Выполните задания >>
- a) Зачем, согласно отрывку о работе редактором, рассказчица тратила половину рабочего дня на подбор фотографий?
- b) Пожалуйста, выведите без изменений фрагмент отрывка о работе редактором: от слов «Тем не менее» вплоть до слов «он в ответ.» включительно.
- c) Ответьте на вопросы по отрывку о работе редактором.
(i) С чем подруга рассказчицы сравнила свою работу редактором?
(ii) Кому рассказчица написала около полудня?
(iii) Что ответил Томас на сообщение «Обед?»?

Текст для чтения >>
□ □ □ □
Тем не менее работа какое-то время держала мой гиперактивный мозг в узде. Моя подруга сравнила свою работу редактором с тем, как быть до смерти забитым камнями. Когда я вспоминаю то лето, все, что я вижу, это камни, летящие мне в лицо: сотрудники, зарплату которым задерживали, писатели, которые требовали редактуры своих работ. Половину своего рабочего дня я тратила на то, чтобы подобрать дурацкие фотографии для иллюстрации рассказов: женщина, обхватившая голову руками; женщина, сидящая у окна в дождливый день; женщина, вырывающая себе волосы. Коллаж из личных историй, которые я редактировала, и моей собственной жизни.
Около полудня я написала своему заместителю Томасу.
«Обед?» – напечатала я. Он ответил: «Дай мне секунду». «Вот дерьмо, – написала я с напускным нетерпением. – Я тебя, блин, прямо сейчас уволю. УВОЛЮ, СЛЫШИШЬ МЕНЯ?» «Я готов», – напечатал он в ответ.
□ □ □ □
Предоставленные материалы >>
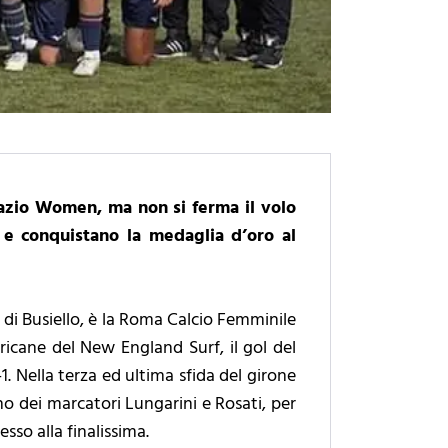
Lazio Women, ma non si ferma il volo
 e conquistano la medaglia d’oro al
te di Busiello, è la Roma Calcio Femminile
ericane del New England Surf, il gol del
-1. Nella terza ed ultima sfida del girone
ino dei marcatori Lungarini e Rosati, per
esso alla finalissima.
□ □ □ □
Ответы к заданиям >>
- a) Она подбирала фотографии для иллюстрации рассказов.

- b)
Тем не менее работа какое-то время держала мой гиперактивный мозг в узде. Моя подруга сравнила свою работу редактором с тем, как быть до смерти забитым камнями. Когда я вспоминаю то лето, все, что я вижу, это камни, летящие мне в лицо: сотрудники, зарплату которым задерживали, писатели, которые требовали редактуры своих работ. Половину своего рабочего дня я тратила на то, чтобы подобрать дурацкие фотографии для иллюстрации рассказов: женщина, обхватившая голову руками; женщина, сидящая у окна в дождливый день; женщина, вырывающая себе волосы. Коллаж из личных историй, которые я редактировала, и моей собственной жизни.
Около полудня я написала своему заместителю Томасу.
«Обед?» – напечатала я. Он ответил: «Дай мне секунду». «Вот дерьмо, – написала я с напускным нетерпением. – Я тебя, блин, прямо сейчас уволю. УВОЛЮ, СЛЫШИШЬ МЕНЯ?» «Я готов», – напечатал он в ответ.

- c)
(i) С тем, как быть до смерти забитым камнями.
(ii) Своему заместителю Томасу.
(iii) «Дай мне секунду».